* **Required tasks**:
a. In the blog post on Outstanding Teacher Programmes, what roles does it give David Weston?
b. Why does the blog post on Outstanding Teacher Programmes call for more substantial evidence of long-term impact? Answer in one to three sentences.
c. Continue the blog post on Outstanding Teacher Programmes from its last sentence.

* **Excerpted passage**:
* * * * * * *

‘Outstanding Teacher Programme’ – Don’t Believe the Hype

In Uncategorized by Alex Quigley16 Comments


It is a truth universally acknowledged, if something sounds too good to be true it probably is.

If a teacher training course promises a teacher can move from ‘good to outstanding‘ (let’s ignore the huge issue with those judgements for a moment) in a day – for a mere £500 – and over the course of ten lessons or so – it is likely exaggerating its benefits. It may well be able to foster a few timely gimmicks (no doubt centred around the de rigueur OFSTED-related term: progress), but it will not change the core habits of a teacher, nor make them a truly great teacher over the longer term. It may promise long-term support, but it will inevitably focus on short-term ‘results’.

Yesterday I found myself drafting a blog about what I consider to be great teachers at the very same time as seeing David Weston, CPD evaluation guru and CEO of the Teacher Development Trust, musing over whether there was any evidence for the effectiveness of the now ubiquitous ‘OTPs‘ (Outstanding Teacher Programmes) and ‘ITPs‘ (Improving Teacher Programmes).


Most Teaching Schools, many LEAs and an army of private providers are rattling out these ‘outstanding’ CPD opportunities for a premium rate. We should be asking questions about their effectiveness.

To my knowledge there is little evidence of their efficacy beyond anecdotal praise. If thousands are schools are involved in such training, with big money being spent, then we must do better to evaluate their impact. Yes – unsurprisingly, teachers who gain a singular outstanding lesson observation judgement after such training will be praiseworthy of such a course.

And yet, we know far too much about the flaws in our judgments when our own skills are called into question. The ‘Dunning Krugar effect‘ makes all of us think we are above average at pretty much everything! The ‘mere exposure effect‘ ensures we quickly like something we become familiar with (hell, many people even like the OFSTED lesson grading system!).

We need more substantial evidence of long term impact. Indeed, a truly ‘outstanding’ teacher ensures that their students achieve outstanding outcomes. These courses need to accrue the evidence to ensure this occurs to prove that they are really value for money.

I have read many books about what great teachers supposedly do. I’ve even attempted to write my own on the topic to help new teachers flinging themselves into the maelstrom of the classroom. What I’ve realised is that the answer is at once incredibly complex and simultaneously incredibly simple.

I’m sure that the best teachers are not defined in a singular lesson observation, nor do they direct their expertise by definitions of OFSTED outstandingness. Their expertise is not shaped in a CPD course or over the course of a mere half-term. It is gained through years of critical self-reflection, effort and simply going the hard yards. I’m contrast, these generic OTP courses often do little more than train teachers to meet a few of the latest whims of OFSTED.

* * * * * * *

* **Given information**:
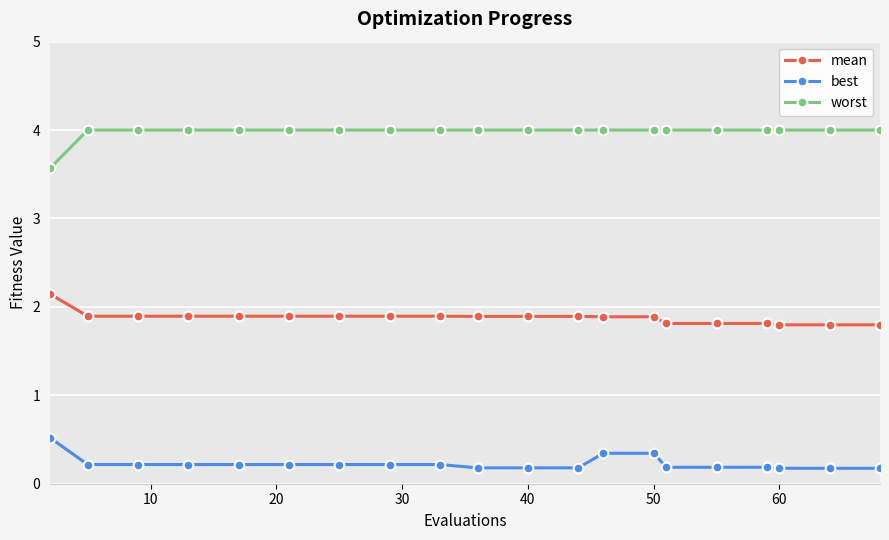

Count the mean values in the range 1 to 2.

19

* * * * * * *

* **Answers for the tasks**:
a. He is described as a CPD evaluation guru and CEO of the Teacher Development Trust.

b. A truly outstanding teacher ensures that their students achieve outstanding outcomes. The courses therefore need to gather evidence that this actually happens, to prove they are really value for money.

c.
Really great teaching requires sustained deliberate practice over not just months, but years. Unfortunately, you cannot brand or sell this solution! All the research about expertise tells us so. In popular culture, 10,000 hours is the heralded figure attributed to true expertise – with caveats. Regardless of any accurate qualification, it makes a mockery of an ‘outstanding in a day‘ or ‘outstanding in ten weeks‘ course.

You can argue such courses simply exaggerate their claims to sell their wares. This is likely true. ‘Outstanding’ gets plastered over a lot of CPD literature. You could argue that these programmes do no harm – that they spark reflection about practice, which is surely a good thing. Perhaps so, but a genuinely ‘continuous’ approach to teacher improvement, rooted in the daily practice of school-based training, is required and it would be more cost effective. Each and every school should define what great teaching is in their context and target all their CPD to this end. Sustained coaching, with a deep knowledge of the school context and the students, can help if it part of a long-term process of improvement.

I have watched many teachers who can act with a flourish in a lesson observation. All too often, their students fail to get the results their lesson observation practice would imply. There is no follow up or follow through. These CPD courses only perpetuate that short-termist thinking.

Truly outstanding teachers often don’t put on a fireworks show in observations because they can’t. Their skill is so developed into a daily habit that they couldn’t honestly change how they do what they do.

They do convey the complexity of their subject with passion and with a clarity befitting the needs of their students. They do get students to practice beyond the edges of their comfort zone, challenging their students to be a better version of themselves. These great teachers are often found having conversations with students at a lunchtime about why they didn’t match their expectations. They are found with students outside of lesson time, as they help them improve their work or they challenge them to match something like the effort and commitment that they themselves commit.

In short, really outstanding teachers go the hard yards out of the distorted glare of a lesson observation.

So, let’s question the hype of OTPs. Let’s pursue some robust evidence. Let’s throw of the shackles of pre-packaged ‘outstanding’ teaching and seek out the truly great teaching going on all around us.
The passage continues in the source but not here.